Радклиф, слушая эту историю во второй раз, провел рукой по измученному лицу. Кристос с Филиппом притихли.
— Филипп Фитцпатрик, — продолжал Горовиц, — велел своей жене держать Сиобан, и у нее на глазах сломал каждому кролику шею, а потом держал над девочкой, чтобы кровь стекала на нее.
— Боже мой… — пробормотал Кристос.
— К сожалению, это еще не все. Потом он заставил жену сварить кроликов и приказал Сиобан их съесть. С тех пор она онемела.
Его последние слова тяжело падали в трагическую тишину, четверо мужчин в бессильной ярости пытались справиться с мучительными картинами, вызванными словами доктора. И только шум машин с улицы связывал их с настоящим. Радклиф откашлялся, посмотрел на Кристоса и Филиппа.
— В деле об убийстве проституток была одна деталь, — произнес он. — Каждое тело было залито не только своей кровью, но и кровью кроликов. И в желудке каждой… — кролики.
— А что случилось с Сиобан после? — спросил Филипп.
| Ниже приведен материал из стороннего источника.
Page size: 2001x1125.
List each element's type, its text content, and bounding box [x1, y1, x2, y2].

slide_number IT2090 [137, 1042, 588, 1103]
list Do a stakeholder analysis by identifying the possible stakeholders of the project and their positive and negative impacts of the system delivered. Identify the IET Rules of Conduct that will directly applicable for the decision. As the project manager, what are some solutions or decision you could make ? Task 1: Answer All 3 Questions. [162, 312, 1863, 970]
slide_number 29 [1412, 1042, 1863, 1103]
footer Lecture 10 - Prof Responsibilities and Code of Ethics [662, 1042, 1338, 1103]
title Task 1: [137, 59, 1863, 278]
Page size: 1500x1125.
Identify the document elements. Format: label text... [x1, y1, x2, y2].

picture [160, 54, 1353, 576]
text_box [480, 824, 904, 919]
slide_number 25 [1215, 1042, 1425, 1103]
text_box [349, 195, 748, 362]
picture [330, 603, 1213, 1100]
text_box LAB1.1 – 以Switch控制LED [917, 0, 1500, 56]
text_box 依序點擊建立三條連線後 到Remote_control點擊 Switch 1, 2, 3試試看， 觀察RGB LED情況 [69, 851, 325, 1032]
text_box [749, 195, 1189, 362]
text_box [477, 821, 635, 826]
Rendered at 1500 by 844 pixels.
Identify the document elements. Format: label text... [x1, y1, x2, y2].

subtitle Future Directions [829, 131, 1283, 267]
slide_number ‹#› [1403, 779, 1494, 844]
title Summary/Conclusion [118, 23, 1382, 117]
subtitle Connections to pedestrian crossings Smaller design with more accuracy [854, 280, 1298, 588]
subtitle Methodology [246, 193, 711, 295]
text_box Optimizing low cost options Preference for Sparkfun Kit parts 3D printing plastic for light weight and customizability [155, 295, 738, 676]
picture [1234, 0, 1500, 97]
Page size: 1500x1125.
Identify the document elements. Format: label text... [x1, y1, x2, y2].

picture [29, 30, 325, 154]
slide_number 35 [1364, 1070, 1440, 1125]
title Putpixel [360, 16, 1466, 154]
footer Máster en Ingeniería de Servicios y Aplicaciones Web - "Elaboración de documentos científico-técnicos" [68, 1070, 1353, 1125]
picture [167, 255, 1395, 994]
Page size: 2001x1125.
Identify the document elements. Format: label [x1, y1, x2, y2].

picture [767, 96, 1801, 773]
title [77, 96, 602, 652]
— Люк сообщил в полицию, отца арестовали. О Сиобан позаботились, а Мери Фитцпатрик покончила с собой. На похороны матери Люк не пошел, сам он нашел себе работу в ирландской газете и мог регулярно навещать Сиобан. А когда ей исполнилось шестнадцать, он перевел ее из государственной клиники в частную, с тех пор она там и живет. Несколько лет подряд Люк пытался вернуть сестру к жизни. Он, с моего разрешения, конечно, купил кроликов и привез в клинику, надеясь, что она заговорит. Но ничего не вышло, это повергло его в неописуемый ужас. Некоторое время он оставался у меня, я потом вам расскажу, гнев и разочарование от неспособности достучаться до Сиобан время от времени изливались у него на проституток. Видите ли, он считал, что лучше бы отец убил Сиобан. Он часто говорил мне об этом. Он даже подумывал самостоятельно избавить Сиобан от ада. Но на самом деле ничто в мире не заставит Люка снова причинить ей боль. И, связывая проституток, избивая, а потом убивая их, он своим помутившимся разумом представлял, что он — отец и совершает последний акт, на который старший Фитцпатрик не решился.